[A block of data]
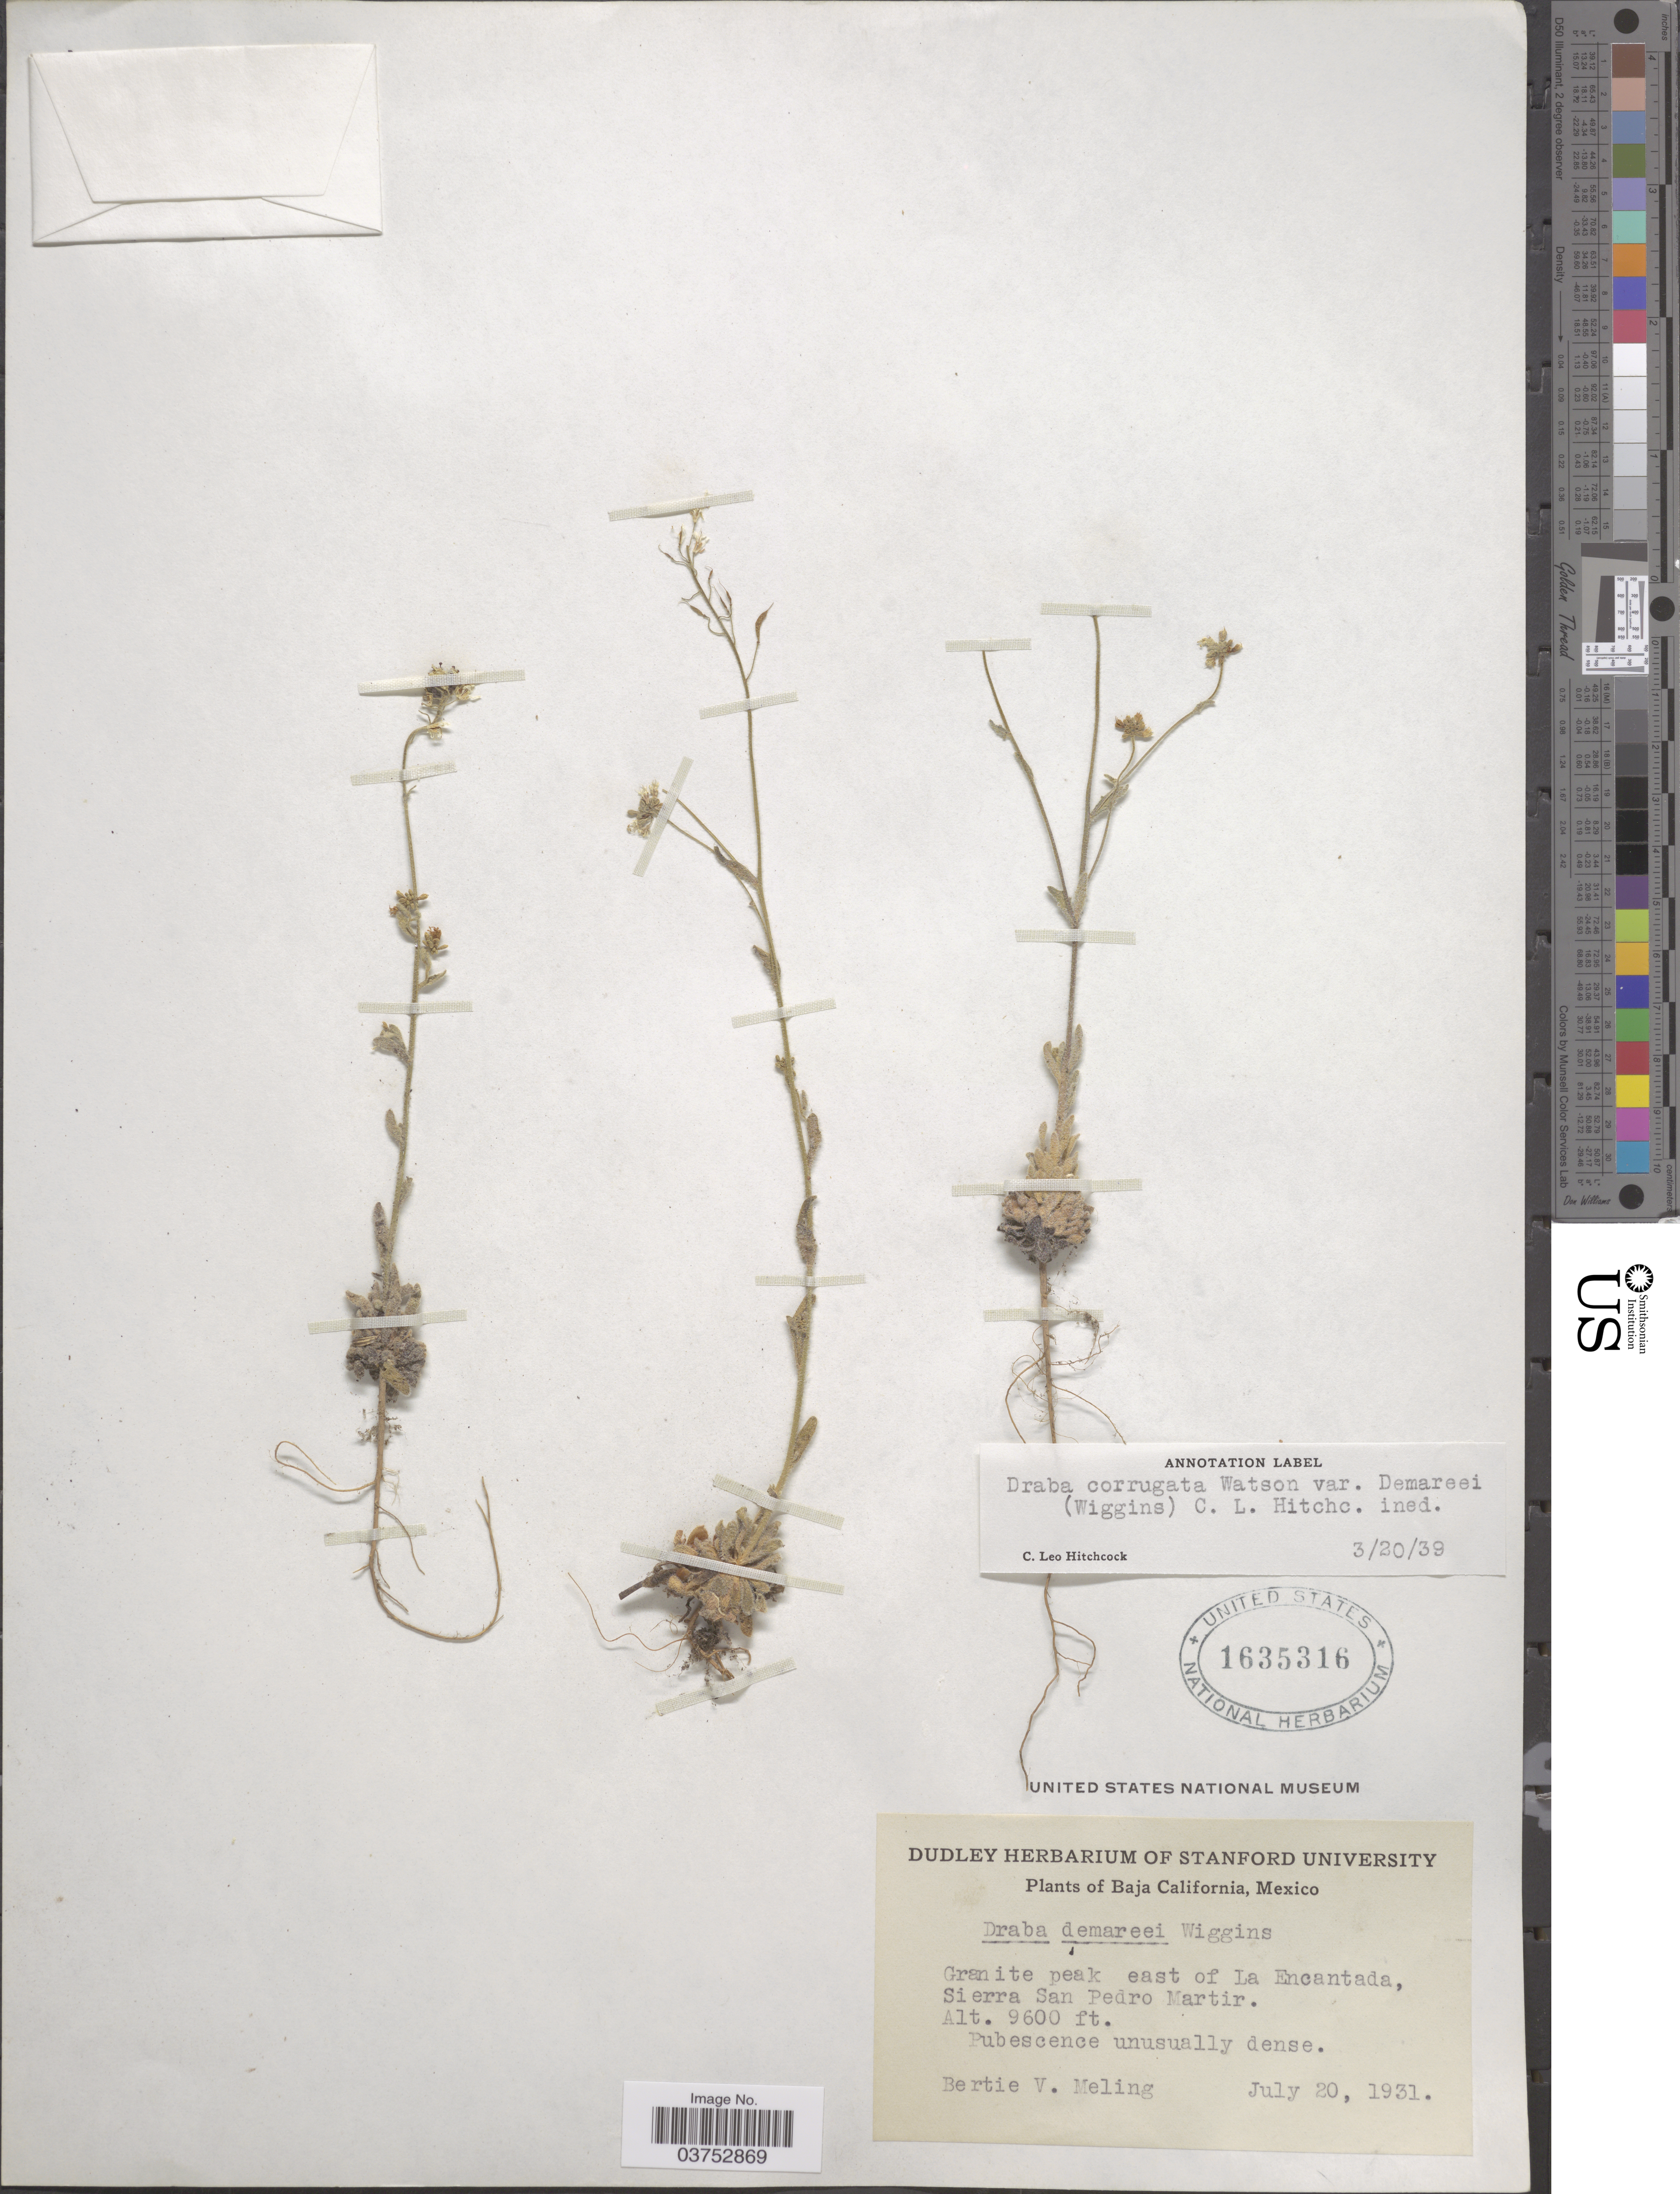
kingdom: Plantae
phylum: Tracheophyta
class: Magnoliopsida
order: Brassicales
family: Brassicaceae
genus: Draba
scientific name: Draba corrugata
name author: S. Watson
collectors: B. Meling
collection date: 1931-07-20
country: Mexico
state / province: Baja California Norte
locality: Granite peak east of La Encantada, Sierra San Pedro Martir.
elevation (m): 2926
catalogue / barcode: US 1635316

● What you need to do: Can you convert the data into a two-column CSV with the headers field and value, starting at the line containing "country: Mexico" and ending with the last line of the data? Give one row per line, put each entry in its own quoted field, and replace any line breaks with spaces.

● Written response:
field,value
"country:","Mexico"
"state / province:","Baja California Norte"
"locality:","Granite peak east of La Encantada, Sierra San Pedro Martir."
"elevation (m):","2926"
"catalogue / barcode:","US 1635316"